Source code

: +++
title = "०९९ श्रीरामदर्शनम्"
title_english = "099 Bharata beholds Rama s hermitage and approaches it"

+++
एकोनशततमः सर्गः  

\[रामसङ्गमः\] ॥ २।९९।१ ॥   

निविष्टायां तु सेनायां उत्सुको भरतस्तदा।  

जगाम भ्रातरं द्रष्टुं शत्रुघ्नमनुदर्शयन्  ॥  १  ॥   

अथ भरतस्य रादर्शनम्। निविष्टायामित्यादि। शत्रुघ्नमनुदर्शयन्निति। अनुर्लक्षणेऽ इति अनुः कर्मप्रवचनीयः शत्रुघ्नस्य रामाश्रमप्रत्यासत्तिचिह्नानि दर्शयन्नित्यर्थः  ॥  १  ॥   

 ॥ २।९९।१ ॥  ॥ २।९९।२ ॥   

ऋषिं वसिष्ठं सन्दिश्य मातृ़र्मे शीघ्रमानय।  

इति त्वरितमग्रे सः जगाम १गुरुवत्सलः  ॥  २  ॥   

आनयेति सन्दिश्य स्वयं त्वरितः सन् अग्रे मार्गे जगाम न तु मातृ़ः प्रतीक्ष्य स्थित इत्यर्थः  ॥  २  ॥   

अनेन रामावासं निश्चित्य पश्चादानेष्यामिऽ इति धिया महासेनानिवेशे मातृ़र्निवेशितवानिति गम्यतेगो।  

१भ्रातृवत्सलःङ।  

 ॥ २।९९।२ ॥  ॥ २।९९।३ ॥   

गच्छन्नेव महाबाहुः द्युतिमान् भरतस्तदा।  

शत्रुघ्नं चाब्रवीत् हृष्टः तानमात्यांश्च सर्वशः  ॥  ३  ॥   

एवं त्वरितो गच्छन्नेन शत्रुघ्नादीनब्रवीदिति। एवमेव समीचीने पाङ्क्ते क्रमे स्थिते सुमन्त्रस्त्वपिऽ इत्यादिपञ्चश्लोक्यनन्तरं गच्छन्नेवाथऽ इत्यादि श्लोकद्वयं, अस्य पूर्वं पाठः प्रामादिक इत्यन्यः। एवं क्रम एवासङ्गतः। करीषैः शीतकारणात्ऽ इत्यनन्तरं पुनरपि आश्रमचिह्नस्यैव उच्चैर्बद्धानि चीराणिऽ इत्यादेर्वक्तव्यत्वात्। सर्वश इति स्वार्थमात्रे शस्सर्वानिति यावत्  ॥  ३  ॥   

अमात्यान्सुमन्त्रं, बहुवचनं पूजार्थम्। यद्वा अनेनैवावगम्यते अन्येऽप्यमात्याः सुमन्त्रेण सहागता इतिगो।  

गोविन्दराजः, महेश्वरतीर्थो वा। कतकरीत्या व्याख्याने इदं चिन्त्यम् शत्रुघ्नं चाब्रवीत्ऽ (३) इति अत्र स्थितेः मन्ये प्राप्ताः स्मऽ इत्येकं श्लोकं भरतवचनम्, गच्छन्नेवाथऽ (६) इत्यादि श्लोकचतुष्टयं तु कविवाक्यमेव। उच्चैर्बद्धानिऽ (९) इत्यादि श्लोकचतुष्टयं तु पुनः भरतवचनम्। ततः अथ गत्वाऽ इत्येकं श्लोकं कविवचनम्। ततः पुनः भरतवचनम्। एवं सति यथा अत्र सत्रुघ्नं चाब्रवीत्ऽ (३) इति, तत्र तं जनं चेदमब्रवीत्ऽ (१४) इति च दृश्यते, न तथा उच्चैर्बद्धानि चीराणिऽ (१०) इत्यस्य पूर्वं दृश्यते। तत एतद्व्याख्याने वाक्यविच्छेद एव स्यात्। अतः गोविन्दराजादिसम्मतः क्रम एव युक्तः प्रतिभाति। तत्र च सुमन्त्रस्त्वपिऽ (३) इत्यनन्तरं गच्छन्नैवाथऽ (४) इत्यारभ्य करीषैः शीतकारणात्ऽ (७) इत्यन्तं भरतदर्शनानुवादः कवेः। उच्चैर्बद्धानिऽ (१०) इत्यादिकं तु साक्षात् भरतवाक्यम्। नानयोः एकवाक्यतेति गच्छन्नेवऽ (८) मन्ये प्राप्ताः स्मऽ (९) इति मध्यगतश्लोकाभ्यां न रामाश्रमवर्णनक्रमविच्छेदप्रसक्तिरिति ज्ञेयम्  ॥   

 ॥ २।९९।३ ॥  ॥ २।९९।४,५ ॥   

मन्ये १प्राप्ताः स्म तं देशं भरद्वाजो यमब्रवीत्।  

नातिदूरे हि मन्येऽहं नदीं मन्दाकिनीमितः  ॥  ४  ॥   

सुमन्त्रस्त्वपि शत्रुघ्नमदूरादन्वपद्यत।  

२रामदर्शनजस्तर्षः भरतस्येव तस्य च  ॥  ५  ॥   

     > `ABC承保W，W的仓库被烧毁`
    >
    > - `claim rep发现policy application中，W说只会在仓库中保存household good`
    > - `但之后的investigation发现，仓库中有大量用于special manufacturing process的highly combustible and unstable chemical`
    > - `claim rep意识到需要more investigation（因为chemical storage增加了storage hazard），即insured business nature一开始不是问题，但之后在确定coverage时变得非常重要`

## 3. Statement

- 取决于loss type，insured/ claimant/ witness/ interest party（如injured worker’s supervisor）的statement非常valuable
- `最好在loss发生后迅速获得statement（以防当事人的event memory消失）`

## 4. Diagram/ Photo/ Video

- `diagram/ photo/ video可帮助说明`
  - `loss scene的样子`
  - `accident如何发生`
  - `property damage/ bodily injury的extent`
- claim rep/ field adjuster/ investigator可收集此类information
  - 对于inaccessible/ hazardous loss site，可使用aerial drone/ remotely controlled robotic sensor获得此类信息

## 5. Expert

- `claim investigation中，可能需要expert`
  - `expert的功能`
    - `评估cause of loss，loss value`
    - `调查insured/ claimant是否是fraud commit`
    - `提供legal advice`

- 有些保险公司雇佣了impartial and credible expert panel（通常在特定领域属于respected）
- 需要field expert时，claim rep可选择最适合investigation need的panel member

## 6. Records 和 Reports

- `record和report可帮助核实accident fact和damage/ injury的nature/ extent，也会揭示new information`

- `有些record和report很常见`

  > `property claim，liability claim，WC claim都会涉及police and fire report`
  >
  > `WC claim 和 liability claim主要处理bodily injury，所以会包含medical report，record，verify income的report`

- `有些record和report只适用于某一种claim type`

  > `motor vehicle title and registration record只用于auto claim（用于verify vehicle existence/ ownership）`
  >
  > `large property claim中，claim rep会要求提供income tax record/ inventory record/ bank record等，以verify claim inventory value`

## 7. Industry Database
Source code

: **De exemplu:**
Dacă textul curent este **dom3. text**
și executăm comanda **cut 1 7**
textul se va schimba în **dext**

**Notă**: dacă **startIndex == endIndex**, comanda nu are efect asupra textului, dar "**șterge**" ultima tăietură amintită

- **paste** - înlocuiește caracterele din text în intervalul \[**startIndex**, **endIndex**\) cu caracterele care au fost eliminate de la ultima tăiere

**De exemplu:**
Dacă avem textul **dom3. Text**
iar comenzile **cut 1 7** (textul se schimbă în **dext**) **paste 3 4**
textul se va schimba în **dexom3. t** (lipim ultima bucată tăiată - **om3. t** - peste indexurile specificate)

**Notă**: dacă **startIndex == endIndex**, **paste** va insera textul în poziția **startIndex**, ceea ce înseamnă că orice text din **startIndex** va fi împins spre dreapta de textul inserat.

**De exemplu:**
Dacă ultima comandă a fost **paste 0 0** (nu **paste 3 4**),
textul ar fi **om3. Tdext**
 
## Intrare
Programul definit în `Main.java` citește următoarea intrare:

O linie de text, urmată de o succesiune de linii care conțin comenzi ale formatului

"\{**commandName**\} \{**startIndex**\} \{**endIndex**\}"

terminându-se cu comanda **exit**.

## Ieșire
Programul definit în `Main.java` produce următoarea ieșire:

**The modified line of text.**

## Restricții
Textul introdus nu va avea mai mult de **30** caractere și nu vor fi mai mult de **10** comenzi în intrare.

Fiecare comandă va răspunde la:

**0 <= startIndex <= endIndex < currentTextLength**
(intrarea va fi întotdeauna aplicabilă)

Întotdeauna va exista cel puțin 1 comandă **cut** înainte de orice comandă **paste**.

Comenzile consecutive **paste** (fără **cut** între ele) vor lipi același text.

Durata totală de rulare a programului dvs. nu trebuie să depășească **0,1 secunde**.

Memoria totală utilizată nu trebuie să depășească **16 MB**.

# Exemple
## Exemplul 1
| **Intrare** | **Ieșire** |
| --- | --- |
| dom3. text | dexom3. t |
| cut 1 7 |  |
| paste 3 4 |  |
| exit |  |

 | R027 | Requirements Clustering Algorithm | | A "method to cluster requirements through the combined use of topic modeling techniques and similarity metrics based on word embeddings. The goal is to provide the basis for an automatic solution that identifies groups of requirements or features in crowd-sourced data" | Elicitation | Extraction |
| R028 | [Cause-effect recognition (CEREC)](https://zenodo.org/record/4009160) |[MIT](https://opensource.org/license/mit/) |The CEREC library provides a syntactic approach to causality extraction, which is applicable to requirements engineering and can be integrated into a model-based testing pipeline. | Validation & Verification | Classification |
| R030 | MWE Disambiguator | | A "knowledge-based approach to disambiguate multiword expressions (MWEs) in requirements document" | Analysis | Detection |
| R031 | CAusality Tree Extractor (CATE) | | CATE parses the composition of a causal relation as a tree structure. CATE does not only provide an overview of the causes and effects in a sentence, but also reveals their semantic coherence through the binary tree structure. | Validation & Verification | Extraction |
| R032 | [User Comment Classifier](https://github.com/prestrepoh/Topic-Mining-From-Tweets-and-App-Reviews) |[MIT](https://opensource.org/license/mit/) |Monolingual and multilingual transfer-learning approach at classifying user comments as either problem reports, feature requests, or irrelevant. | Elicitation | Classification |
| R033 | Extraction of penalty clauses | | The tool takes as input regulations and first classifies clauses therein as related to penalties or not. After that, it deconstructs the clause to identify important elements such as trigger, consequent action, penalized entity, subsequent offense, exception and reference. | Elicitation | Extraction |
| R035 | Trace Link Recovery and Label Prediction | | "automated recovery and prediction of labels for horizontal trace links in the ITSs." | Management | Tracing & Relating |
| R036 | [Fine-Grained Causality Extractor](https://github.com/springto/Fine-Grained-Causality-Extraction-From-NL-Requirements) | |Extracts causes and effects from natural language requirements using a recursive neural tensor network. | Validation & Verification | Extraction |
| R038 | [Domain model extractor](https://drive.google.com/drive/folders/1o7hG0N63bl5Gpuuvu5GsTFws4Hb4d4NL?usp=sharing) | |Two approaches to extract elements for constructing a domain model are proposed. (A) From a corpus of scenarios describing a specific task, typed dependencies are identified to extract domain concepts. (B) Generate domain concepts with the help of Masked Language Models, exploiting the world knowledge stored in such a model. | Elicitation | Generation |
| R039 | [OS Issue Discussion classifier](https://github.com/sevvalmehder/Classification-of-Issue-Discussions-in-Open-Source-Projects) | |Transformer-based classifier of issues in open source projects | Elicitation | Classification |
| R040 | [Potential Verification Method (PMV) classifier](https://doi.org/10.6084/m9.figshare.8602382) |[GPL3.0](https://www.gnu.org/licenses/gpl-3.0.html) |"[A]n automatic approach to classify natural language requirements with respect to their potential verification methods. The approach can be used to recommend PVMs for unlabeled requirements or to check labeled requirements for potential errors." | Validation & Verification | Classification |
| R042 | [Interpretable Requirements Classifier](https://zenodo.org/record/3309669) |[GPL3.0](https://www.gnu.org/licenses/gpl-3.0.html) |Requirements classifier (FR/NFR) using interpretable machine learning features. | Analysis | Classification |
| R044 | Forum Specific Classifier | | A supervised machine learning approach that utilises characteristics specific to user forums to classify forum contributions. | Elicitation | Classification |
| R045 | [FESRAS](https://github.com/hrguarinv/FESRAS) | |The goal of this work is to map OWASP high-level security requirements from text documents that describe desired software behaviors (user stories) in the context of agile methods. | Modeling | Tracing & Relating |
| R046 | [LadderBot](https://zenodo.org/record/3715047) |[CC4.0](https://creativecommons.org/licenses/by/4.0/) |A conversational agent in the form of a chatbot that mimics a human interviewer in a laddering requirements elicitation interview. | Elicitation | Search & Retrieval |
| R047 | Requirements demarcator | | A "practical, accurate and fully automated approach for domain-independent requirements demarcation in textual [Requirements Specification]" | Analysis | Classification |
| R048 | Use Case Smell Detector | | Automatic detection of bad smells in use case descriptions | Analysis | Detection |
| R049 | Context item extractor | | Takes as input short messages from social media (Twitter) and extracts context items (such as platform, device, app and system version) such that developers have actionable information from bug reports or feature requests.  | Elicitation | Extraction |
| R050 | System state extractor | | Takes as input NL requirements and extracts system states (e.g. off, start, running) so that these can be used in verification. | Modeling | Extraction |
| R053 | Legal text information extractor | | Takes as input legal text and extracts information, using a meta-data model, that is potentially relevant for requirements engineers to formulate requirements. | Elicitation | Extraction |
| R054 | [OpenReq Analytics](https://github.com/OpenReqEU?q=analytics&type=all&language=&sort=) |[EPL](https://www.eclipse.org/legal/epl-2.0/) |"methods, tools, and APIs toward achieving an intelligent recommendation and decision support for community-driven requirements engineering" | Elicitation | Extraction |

────────────────

> _How to complete this task_
Here the job is to output the lines from the start of the material through the line with "आनयेति सन्दिश्य स्वयं", inclusive, exactly and with nothing else.

> _Response area_
Source code

: +++
title = "०९९ श्रीरामदर्शनम्"
title_english = "099 Bharata beholds Rama s hermitage and approaches it"

+++
एकोनशततमः सर्गः  

\[रामसङ्गमः\] ॥ २।९९।१ ॥   

निविष्टायां तु सेनायां उत्सुको भरतस्तदा।  

जगाम भ्रातरं द्रष्टुं शत्रुघ्नमनुदर्शयन्  ॥  १  ॥   

अथ भरतस्य रादर्शनम्। निविष्टायामित्यादि। शत्रुघ्नमनुदर्शयन्निति। अनुर्लक्षणेऽ इति अनुः कर्मप्रवचनीयः शत्रुघ्नस्य रामाश्रमप्रत्यासत्तिचिह्नानि दर्शयन्नित्यर्थः  ॥  १  ॥   

 ॥ २।९९।१ ॥  ॥ २।९९।२ ॥   

ऋषिं वसिष्ठं सन्दिश्य मातृ़र्मे शीघ्रमानय।  

इति त्वरितमग्रे सः जगाम १गुरुवत्सलः  ॥  २  ॥   

आनयेति सन्दिश्य स्वयं त्वरितः सन् अग्रे मार्गे जगाम न तु मातृ़ः प्रतीक्ष्य स्थित इत्यर्थः  ॥  २  ॥   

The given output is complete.